Markets have steadied from an overnight tumble that kicked off when the Republican nominee began to morph into the president-elect of the United States. But drama is gripping some very particular sectors: pharma, guns, steel and coal.
Coal and steel producers surged. Trump pushed aggressively into US coal country, which he handedly won and has complained about cheap foreign steel and aluminum undercutting US producers, despite questions about supplies used to build Trump-branded hotels. US Steel shares jumped more than 14%. Coal producer Alliance Resource Partners rose 12%. Aluminium producer Alcoa rose nearly 5%.

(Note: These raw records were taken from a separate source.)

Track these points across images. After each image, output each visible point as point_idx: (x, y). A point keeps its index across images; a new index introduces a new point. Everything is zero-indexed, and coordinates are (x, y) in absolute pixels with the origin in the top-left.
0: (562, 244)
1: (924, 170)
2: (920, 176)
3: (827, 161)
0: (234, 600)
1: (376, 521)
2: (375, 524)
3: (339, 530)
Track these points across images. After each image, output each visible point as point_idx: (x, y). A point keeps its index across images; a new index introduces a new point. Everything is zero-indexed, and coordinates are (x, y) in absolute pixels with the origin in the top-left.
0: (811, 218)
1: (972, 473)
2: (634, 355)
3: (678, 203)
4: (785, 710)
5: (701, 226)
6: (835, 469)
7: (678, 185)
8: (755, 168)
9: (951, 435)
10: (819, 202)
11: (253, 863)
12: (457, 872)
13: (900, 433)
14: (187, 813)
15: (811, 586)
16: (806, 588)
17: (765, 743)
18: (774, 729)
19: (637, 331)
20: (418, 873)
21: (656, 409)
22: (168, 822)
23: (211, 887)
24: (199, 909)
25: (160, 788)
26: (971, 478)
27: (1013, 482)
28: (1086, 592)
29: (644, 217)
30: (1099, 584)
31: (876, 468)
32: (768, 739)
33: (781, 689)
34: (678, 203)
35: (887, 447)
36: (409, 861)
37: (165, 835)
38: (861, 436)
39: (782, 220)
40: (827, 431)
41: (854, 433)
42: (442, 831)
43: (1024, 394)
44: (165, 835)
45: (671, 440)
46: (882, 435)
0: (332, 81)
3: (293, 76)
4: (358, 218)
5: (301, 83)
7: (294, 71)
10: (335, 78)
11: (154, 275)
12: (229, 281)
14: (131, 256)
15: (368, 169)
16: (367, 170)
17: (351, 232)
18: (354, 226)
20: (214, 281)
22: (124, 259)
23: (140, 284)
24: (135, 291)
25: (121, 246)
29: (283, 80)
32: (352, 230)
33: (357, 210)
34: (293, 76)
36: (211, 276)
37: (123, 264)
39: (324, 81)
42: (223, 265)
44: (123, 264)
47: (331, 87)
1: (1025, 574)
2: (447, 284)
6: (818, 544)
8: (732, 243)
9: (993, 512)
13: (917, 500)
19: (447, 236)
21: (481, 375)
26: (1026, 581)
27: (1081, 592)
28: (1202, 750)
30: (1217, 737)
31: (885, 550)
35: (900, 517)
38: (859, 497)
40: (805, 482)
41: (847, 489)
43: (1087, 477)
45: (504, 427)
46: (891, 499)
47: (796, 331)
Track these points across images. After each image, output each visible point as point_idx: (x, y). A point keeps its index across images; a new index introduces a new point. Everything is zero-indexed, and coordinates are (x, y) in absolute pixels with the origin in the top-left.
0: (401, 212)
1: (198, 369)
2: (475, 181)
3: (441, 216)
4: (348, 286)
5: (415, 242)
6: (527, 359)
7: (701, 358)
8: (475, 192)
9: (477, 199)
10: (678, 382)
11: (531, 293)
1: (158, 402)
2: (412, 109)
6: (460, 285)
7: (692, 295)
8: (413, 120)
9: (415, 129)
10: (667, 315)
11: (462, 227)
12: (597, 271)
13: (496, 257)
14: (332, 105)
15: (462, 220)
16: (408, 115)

Trump has also promised to spend big on infrastructure, sending shares of construction companies and equipment makers higher. For example, Caterpillar shares rose more than 6%.
Drugmakers also surged. Shares of pharmaceutical companies had plunged last year following comments from Democratic nominee Hillary Clinton on price gouging in the sector. Pfizer rose 7% and Merck gained 3.4%.
But gun shares tumbled as Trump’s victory all but scraps the chances for significant curbs on sales. Smith & Wesson shares shed nearly 12% by mid-morning trade; Sturm, Ruger fell close to 13%. These stocks often rise on the heels of mass shootings, such as the Orlando nightclub shooting in June, since such acts of violence drum up worries of stricter rules governing gun control, a shift that could cause consumers to stockpile weapons. One of Trump’s biggest supporters has been the National Rifle Association.
Gun sales surged, to two million a month (paywall), following Barack Obama’s re-election and the Sandy Hook massacre.
Do keep in mind: the day after the election is a day for knee-jerk reactions. Without a highly-detailed plan on how Trump will follow through on these promises, these sectors could easily turn.